THE TASK —
Find every line in the records that contains the word "series", and copy each of those lines.

GIVEN DATA —
>>>

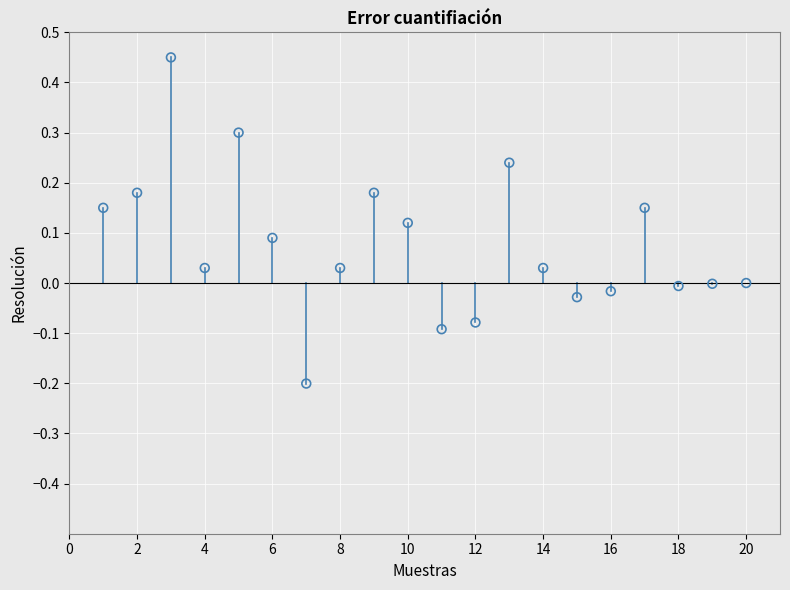

What is the range of X values (max minus min)?

19.0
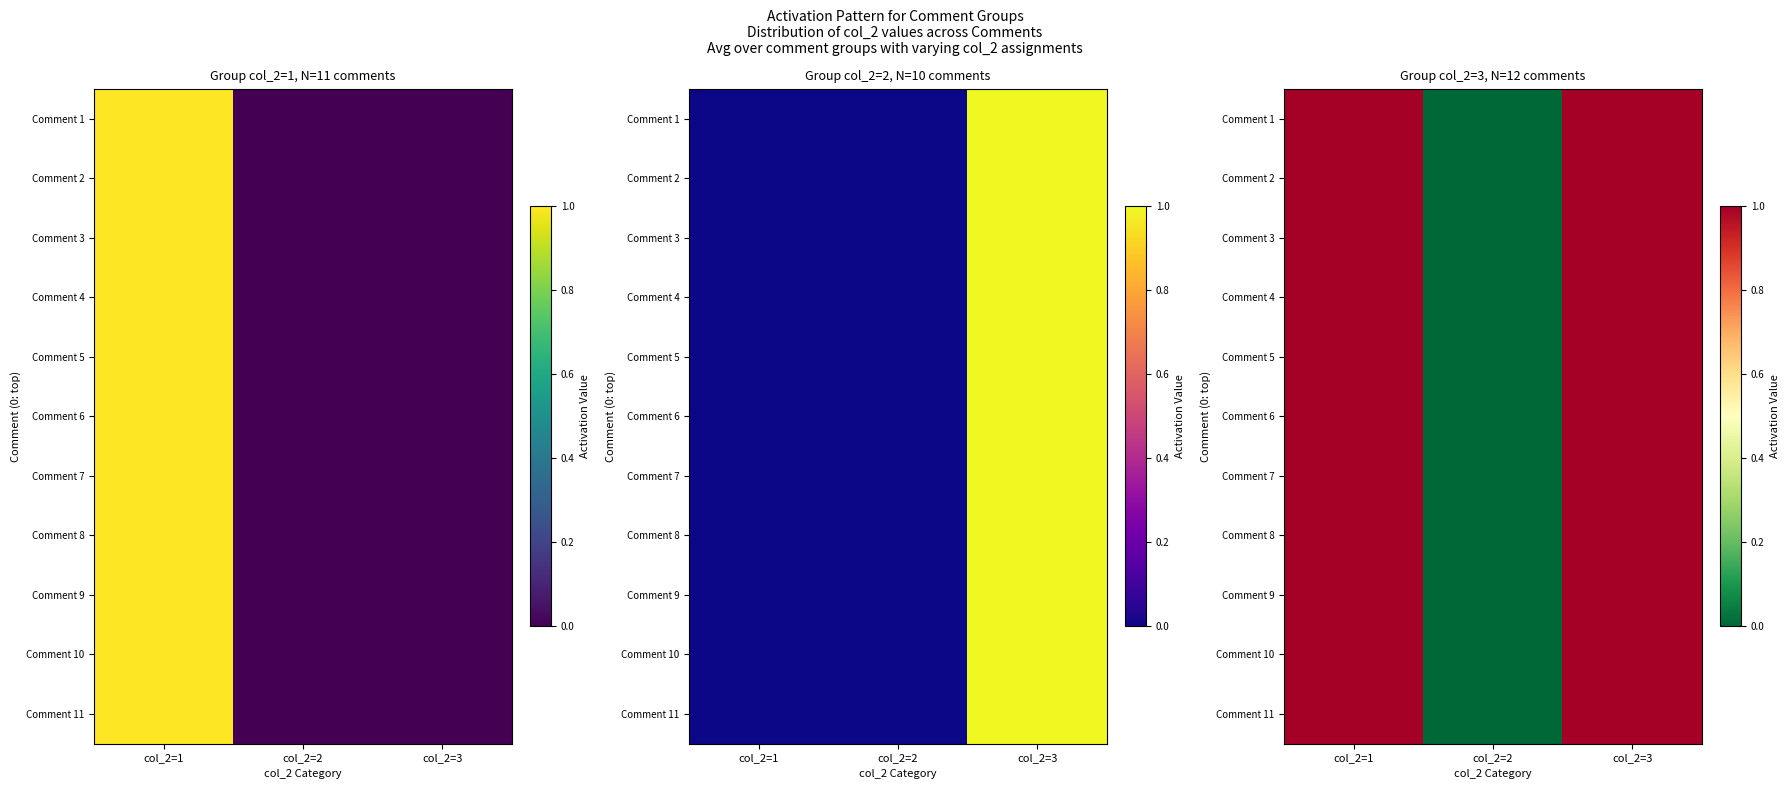

The Comment 4 series shows 1 at col_2=3. True or false?

True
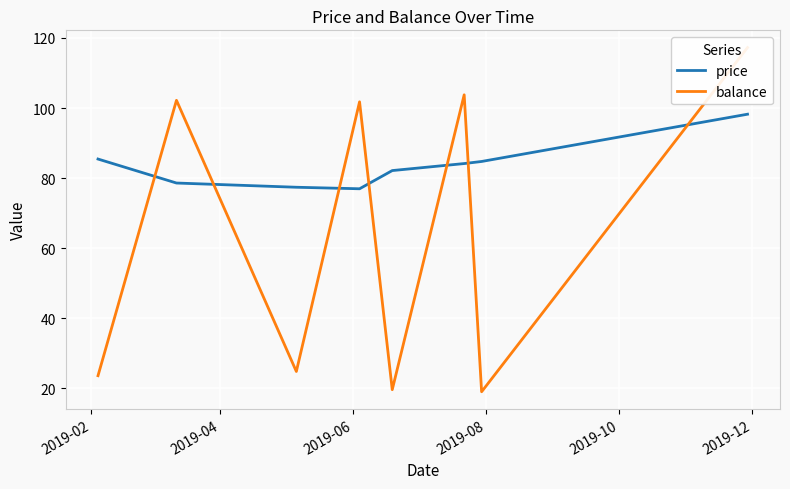

How many intersections are there between balance and price?

7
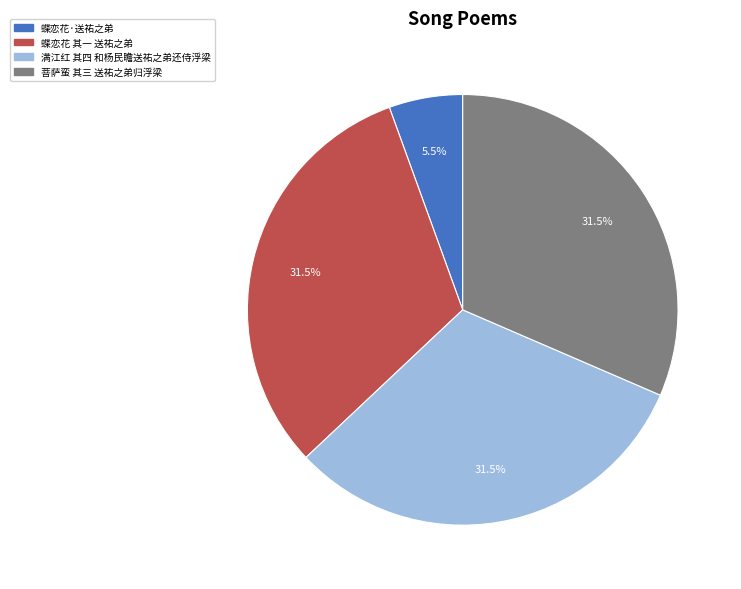

Is there any slice that represents more than half of the pie?

No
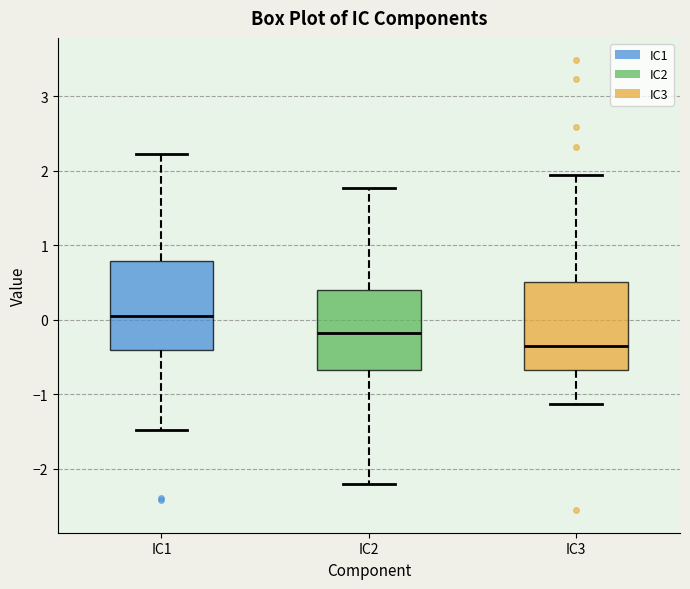

Which box has the highest median line?

IC1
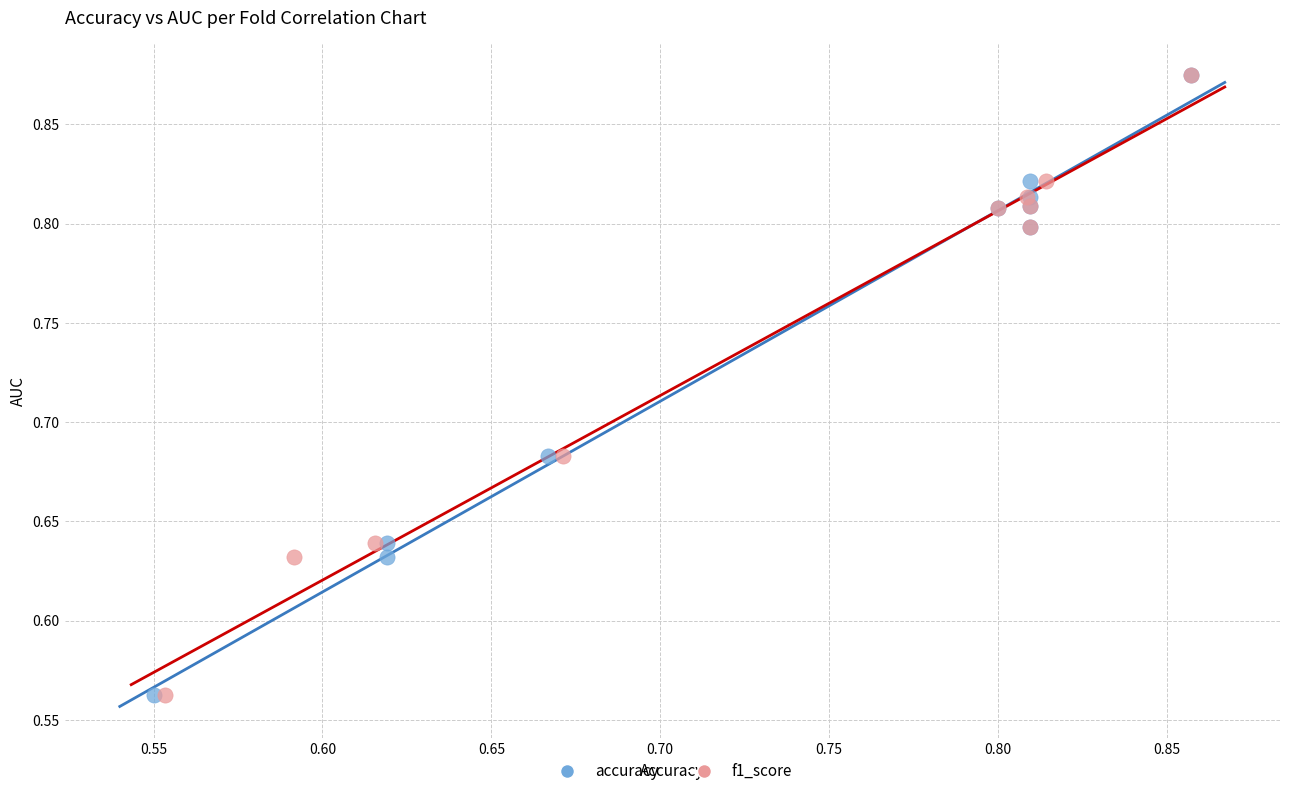

What are all the series names shown in the legend?

accuracy, f1_score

<<<

YOUR RESPONSE —
The Comment 4 series shows 1 at col_2=3. True or false?
What are all the series names shown in the legend?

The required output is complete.